Sadece birkaç yıldır dünyada yaşıyorlardı. Daha evleri ile okulları arasında ki yoldan başka bir yol bilmiyorlardı. Bütün dünyayı oynadıkları parklara sığdırıyorlardı. Tek hayalleri çocuk olabilmekti. Amaçları ve hedefleri sıradan, mutlu, ailesi olan çocuklar olmaktı.

Dini, ırkı, kimin çocuğu olduğu fark etmez. Dünyanın neresinde, ne zaman bir çocuk zulmü görsem gözyaşlarım boğazımda yumruk oluyor, sanki gözlerim ağlamaktan utanıyor, nefes alamıyorum, nefes veremiyorum, yüreğim sızlıyor, insan olmaktan kaçıyorum…

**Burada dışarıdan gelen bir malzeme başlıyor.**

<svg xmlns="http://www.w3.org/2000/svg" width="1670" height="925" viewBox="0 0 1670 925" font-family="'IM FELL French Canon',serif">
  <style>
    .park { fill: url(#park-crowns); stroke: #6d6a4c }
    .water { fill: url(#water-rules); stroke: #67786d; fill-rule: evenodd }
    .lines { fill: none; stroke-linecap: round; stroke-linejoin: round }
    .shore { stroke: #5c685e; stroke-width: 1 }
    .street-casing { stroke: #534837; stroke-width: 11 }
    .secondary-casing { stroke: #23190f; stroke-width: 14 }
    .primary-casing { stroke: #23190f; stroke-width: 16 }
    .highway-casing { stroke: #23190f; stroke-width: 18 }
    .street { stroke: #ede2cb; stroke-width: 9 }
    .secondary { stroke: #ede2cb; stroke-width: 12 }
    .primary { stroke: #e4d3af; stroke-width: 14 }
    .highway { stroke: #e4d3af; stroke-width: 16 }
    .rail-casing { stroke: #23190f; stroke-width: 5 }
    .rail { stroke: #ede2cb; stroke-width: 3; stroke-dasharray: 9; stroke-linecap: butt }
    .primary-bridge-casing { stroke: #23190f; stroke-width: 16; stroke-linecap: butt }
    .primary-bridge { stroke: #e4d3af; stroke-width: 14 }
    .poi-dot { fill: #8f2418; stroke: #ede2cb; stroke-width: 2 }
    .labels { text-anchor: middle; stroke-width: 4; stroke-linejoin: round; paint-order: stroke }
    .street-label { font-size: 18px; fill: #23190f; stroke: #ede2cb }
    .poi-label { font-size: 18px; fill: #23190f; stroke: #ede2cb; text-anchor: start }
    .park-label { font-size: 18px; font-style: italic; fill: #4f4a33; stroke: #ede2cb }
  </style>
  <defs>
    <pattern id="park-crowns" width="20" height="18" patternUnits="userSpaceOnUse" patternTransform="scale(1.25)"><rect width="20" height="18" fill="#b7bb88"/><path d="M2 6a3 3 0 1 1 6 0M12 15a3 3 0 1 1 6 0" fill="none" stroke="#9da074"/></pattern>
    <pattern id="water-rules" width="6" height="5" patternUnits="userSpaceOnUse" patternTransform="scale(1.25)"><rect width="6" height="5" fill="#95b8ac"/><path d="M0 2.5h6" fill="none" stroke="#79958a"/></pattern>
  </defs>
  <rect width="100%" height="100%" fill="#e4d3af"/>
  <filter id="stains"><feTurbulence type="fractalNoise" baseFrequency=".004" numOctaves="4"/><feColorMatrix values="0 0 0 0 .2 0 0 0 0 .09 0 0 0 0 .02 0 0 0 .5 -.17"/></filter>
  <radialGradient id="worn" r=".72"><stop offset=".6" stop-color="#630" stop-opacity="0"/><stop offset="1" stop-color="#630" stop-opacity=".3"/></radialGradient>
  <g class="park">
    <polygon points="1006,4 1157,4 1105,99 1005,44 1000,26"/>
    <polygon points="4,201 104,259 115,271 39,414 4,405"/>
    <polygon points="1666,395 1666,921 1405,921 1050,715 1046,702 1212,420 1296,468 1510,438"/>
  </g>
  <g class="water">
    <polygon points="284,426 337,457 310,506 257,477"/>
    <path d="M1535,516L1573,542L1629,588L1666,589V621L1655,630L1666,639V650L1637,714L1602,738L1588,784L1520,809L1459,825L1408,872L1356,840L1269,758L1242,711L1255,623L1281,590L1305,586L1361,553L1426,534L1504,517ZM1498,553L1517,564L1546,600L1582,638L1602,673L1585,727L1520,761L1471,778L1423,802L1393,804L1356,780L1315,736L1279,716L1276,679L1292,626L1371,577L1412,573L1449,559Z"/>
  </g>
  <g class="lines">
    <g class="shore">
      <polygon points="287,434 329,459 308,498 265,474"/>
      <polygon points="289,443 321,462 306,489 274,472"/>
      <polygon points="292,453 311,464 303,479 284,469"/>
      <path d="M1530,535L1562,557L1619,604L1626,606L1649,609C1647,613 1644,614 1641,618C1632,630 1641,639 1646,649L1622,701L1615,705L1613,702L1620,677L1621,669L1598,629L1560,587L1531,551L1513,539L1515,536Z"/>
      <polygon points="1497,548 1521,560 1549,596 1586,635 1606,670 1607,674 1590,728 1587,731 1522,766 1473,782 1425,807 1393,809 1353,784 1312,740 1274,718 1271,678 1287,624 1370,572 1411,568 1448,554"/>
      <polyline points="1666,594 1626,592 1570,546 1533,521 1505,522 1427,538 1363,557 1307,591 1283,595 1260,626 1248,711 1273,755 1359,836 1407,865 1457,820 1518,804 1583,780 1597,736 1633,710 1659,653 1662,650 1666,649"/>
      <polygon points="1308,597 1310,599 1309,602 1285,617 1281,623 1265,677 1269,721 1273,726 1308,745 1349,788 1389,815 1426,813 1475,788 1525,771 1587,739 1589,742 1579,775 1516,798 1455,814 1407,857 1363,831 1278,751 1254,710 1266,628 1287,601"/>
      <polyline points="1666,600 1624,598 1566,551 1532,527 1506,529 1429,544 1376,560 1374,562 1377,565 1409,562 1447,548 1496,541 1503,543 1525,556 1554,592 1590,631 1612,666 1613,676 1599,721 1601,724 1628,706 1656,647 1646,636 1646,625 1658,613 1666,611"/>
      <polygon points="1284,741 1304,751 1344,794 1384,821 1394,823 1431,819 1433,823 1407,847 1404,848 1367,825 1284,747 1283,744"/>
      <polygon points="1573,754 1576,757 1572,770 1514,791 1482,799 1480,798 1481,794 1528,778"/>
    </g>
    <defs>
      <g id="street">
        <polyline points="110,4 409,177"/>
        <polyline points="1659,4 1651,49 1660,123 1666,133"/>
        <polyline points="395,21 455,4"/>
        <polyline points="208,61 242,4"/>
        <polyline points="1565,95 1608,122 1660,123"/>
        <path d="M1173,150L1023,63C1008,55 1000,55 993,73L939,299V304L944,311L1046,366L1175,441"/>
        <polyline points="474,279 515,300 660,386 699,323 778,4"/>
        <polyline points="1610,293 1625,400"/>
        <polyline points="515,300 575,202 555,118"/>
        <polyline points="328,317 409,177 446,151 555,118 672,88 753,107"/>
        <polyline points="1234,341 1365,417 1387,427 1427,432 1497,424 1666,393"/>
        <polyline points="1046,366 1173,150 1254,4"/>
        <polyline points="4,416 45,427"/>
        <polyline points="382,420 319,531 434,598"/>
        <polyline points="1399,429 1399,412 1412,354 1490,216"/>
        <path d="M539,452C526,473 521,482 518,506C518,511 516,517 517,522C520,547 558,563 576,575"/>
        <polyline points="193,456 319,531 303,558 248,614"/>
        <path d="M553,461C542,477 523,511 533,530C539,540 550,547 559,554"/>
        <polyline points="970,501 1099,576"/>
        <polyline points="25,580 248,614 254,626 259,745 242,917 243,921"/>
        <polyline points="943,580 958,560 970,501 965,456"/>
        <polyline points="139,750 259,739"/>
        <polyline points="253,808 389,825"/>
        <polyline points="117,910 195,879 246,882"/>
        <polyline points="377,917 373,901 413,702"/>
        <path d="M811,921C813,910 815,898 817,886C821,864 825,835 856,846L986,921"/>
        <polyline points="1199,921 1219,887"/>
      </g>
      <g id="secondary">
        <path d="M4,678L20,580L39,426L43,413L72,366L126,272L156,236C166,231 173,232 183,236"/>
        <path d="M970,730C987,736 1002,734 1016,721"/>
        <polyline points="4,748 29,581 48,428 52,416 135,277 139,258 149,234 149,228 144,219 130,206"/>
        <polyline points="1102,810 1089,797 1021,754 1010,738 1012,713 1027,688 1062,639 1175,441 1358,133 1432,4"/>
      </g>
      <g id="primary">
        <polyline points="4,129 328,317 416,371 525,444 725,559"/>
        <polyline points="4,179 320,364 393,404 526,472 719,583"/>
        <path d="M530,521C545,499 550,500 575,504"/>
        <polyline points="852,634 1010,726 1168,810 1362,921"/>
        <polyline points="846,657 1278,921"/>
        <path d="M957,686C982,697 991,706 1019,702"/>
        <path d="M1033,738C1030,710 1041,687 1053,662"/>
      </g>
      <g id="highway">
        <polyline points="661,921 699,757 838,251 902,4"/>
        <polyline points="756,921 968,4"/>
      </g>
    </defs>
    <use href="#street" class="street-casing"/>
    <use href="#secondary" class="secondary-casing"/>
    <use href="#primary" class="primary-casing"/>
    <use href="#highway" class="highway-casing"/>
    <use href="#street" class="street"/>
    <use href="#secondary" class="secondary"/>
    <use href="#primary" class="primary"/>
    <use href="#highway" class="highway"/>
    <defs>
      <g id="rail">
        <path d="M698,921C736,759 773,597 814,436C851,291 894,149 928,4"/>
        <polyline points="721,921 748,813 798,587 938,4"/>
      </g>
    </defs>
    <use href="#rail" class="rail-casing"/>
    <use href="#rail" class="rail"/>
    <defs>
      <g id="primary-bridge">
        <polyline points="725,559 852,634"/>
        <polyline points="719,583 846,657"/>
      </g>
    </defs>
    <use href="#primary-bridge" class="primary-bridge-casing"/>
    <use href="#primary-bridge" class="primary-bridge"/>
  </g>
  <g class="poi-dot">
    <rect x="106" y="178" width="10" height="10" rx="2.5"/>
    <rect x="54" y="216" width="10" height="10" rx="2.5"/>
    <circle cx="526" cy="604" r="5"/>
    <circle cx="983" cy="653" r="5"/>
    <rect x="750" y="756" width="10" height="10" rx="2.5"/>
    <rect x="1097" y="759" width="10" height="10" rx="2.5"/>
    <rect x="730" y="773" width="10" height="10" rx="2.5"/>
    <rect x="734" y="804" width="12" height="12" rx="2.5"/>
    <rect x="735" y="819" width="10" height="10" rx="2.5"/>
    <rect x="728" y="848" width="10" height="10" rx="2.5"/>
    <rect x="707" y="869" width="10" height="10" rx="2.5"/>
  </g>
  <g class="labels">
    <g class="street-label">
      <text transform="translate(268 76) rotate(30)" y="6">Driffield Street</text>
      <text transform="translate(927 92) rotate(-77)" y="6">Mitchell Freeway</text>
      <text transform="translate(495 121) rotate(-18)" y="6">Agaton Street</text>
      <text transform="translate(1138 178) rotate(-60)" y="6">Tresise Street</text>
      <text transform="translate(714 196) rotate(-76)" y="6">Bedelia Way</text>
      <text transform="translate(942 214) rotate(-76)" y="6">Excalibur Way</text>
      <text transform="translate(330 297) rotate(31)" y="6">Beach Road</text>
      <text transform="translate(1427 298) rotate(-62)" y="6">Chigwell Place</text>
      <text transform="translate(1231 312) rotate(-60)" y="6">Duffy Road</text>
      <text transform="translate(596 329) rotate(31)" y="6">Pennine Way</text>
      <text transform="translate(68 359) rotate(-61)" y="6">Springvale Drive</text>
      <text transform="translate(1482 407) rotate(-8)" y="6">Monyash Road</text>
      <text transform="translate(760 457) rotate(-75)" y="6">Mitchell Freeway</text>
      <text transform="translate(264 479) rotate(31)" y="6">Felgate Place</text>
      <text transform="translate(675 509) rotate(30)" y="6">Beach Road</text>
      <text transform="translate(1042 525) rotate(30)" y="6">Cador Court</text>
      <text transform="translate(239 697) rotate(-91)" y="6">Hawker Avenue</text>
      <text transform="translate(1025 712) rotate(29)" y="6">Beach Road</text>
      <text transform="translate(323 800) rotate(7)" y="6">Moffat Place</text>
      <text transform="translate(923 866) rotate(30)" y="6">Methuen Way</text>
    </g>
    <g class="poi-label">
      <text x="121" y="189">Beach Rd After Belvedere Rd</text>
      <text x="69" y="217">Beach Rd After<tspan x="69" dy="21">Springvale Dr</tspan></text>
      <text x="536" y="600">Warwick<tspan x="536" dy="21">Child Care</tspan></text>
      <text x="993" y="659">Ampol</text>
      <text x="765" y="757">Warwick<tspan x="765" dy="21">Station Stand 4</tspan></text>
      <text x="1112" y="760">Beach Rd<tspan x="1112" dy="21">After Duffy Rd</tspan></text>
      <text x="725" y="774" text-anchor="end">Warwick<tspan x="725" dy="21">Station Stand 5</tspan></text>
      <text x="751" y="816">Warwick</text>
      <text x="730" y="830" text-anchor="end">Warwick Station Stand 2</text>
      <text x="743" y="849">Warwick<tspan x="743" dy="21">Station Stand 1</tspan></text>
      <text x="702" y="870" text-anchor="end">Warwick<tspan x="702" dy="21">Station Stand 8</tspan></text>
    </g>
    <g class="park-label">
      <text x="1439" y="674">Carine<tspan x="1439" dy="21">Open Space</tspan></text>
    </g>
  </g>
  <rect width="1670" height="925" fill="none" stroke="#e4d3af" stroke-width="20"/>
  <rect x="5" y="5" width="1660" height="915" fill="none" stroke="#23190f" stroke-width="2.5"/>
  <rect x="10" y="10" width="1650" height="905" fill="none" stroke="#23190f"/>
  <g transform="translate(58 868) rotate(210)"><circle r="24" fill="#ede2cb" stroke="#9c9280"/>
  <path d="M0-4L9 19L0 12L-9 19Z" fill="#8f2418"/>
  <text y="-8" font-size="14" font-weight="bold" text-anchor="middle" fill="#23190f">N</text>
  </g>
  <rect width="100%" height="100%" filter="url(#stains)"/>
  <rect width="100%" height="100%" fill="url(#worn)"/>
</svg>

Vicdan ey vicdan… bizi diğer canlılardan ayıran en büyük özelliklerimizden biri olan VİCDAN. Vicdanı olan her insan benim gibi hissediyor eminim. Çocuk zulmü gördüğünüzde sizin de nefesiniz kesiliyor, insanlığınızdan utanıyorsunuz…

Savaşmış, çıkarlarmış, toprak kavgasıymış ben anlamam arkadaş.

Derdiniz ne olursa olsun çocuklara uzanmasın saldırganlığınız, salyalarınız, kudurukluğunuz, lanetiniz…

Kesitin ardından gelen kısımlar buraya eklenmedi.